The FTC’s case was largely based on the premise that Meta, given its resources, ability, and incentive , could eventually enter the dedicated fitness app market to compete against Within absent the merger. It further alleged that Meta’s acquisition of Within would prevent Meta’s future market entry, thereby reducing competition. However, the court found the FTC’s arguments overly speculative and not sufficiently grounded in substantial evidence.
Putting aside FTC’s mixed results against Meta, it scored a victory in December 2023 when challenging Sanofi’s proposed acquisition of an exclusive license to a Maze’s therapy in development for treatment of Pompe disease (“MZE001”). FTC’s complaint was steeped with the nascent competition theory. Sanofi was identified as a monopolist in the market for pharmaceutical treatments for Pompe disease (“Pompe Drugs”). Maze’s MZE001 had completed its Phase 1 clinic trials in February 2023 and not yet started Phase 2 trials. FTC asserted that the deal would eliminate an important threat from MZE001.
For example, MZE001 is a pipeline product showcasing promise to receive Food and Drug Administration (“FDA”) approval. Sanofi dropped the deal with Maze after FTC’s challenge. This is also a notable case in that FTC sought to block a deal involving a pipeline product having only completed Phase 1 trials and being relatively far from FDA approval. It also underscores that potential competition theory has played a significant role in US antitrust agencies’ merger reviews.

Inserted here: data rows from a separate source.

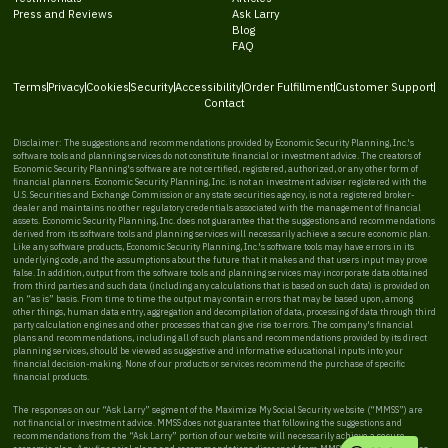
Press and Reviews
Ask Larry
Blog
FAQ
Terms
Privacy
Cookies
Security
Accessibility
Order Fulfillment
Customer Support
Contact
Disclaimer: The suggestions and recommendations provided by Economic Security Planning, Inc.'s
software tools and planning services do not constitute financial or investment advice. The creators of
Economic Security Planning's software are not certified, registered, authorized, or any other form of
financial planners. Economic Security Planning, Inc. is not an investment adviser registered with the
U.S. Securities and Exchange Commission or any state securities agency, is not a registered broker-
dealer and maintains no other regulatory credentials associated with the management of financial
assets. Economic Security Planning, Inc. does not guarantee that the suggestions and recommendations
derived from its software tools and planning services will necessarily achieve a secure economic plan.
Like any software products, Economic Security Planning, Inc.'s software tools may have errors in its
underlying code, and the assumptions about the future that it makes and that users input may prove
false. In addition, output from the software tools and planning services may incorporate data obtained
from third parties and such data (including any calculations that is based on such data) is provided on
an “as is” basis. From time to time the output may contain errors that may be based upon, among
other things, human data entry, aggregation and decompilation of data, processing of data through third
party calculation engines and other processes that can give rise to errors. The company's financial
plans and recommendations, including all of such plans and recommendations provided by its direct
planning services, should be viewed as suggestive and informative educational inputs into your
financial decision-making. None of our products or services recommend the purchase of specific
financial products.
The responses on our “Ask Larry” segment of the Maximize My Social Security website (“MMSS”) are
not financial or investment advice. MMSS does not guarantee that following the suggestions and
recommendations from the “Ask Larry” portion of our website will necessarily achieve a secure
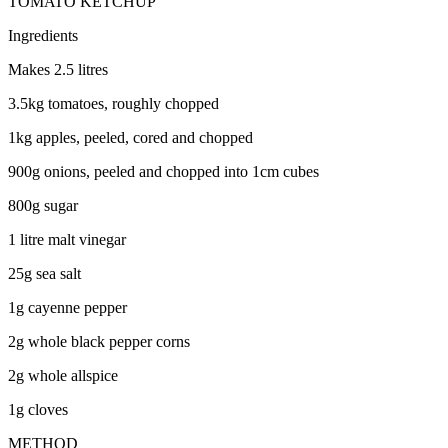
TOMATO KETCHUP
Ingredients
Makes 2.5 litres
3.5kg tomatoes, roughly chopped
1kg apples, peeled, cored and chopped
900g onions, peeled and chopped into 1cm cubes
800g sugar
1 litre malt vinegar
25g sea salt
1g cayenne pepper
2g whole black pepper corns
2g whole allspice
1g cloves
METHOD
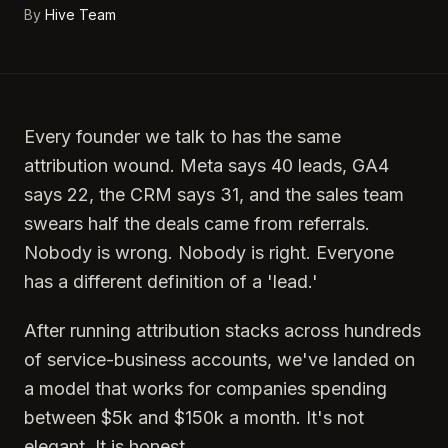
By
Hive Team
Every founder we talk to has the same
attribution wound. Meta says 40 leads, GA4
says 22, the CRM says 31, and the sales team
swears half the deals came from referrals.
Nobody is wrong. Nobody is right. Everyone
has a different definition of a 'lead.'
After running attribution stacks across hundreds
of service-business accounts, we've landed on
a model that works for companies spending
between $5k and $150k a month. It's not
elegant. It is honest.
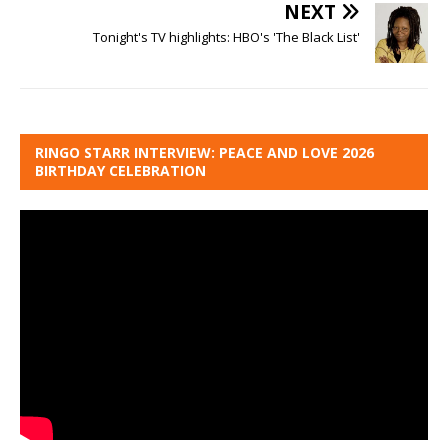
NEXT
Tonight's TV highlights: HBO's 'The Black List'
RINGO STARR INTERVIEW: PEACE AND LOVE 2026
BIRTHDAY CELEBRATION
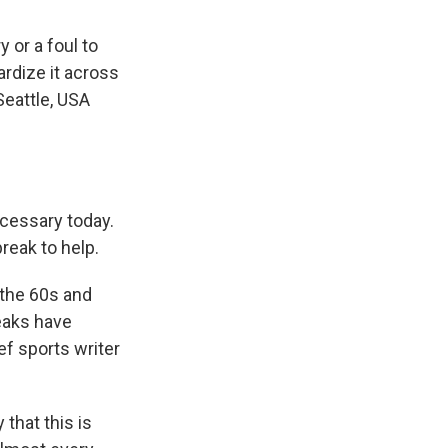
 or a foul to
ardize it across
Seattle, USA
ecessary today.
reak to help.
 the 60s and
reaks have
ef sports writer
that this is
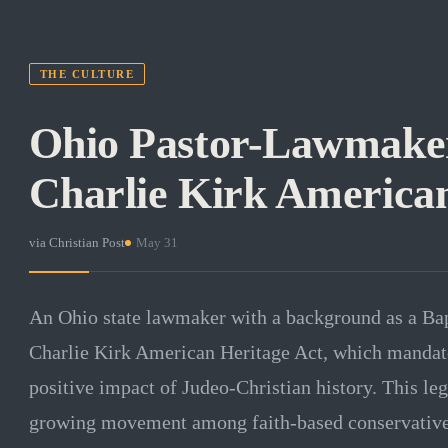
THE CULTURE
Ohio Pastor-Lawmake
Charlie Kirk American
via
Christian Post
·
May 31
An Ohio state lawmaker with a background as a Bapt
Charlie Kirk American Heritage Act, which mandate
positive impact of Judeo-Christian history. This leg
growing movement among faith-based conservatives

2023 Merger Guidelines Are Shaping Potential Competition Theory
The 2023 Merger Guidelines have clarified and explained key considerations for evaluating potential competition in mergers. It outlines two key aspects: (1) the removal of an objectively likely market entry (APC), and (2) the reduction of existing competition pressure (PPC).
In the APC scenario, the focus is on competitive benefits from a firm entering the market. To build a case under the APC theory, agencies will attempt to demonstrate a reasonable probability of market entry and the likelihood of that entry driving procompetitive effects. In the PPC scenario, the focus is on subjective perception that a firm could enter a market and the response of potential rivals to that subjective belief.
However, while the 2023 Merger Guidelines lay out the agencies’ rationale and application of potential competition theory, the success of this analytical framework will largely be determined through the litigation of future merger challenges. Abandoned deals like Adobe-Figma, though counted as wins for the agencies, do not establish new precedent.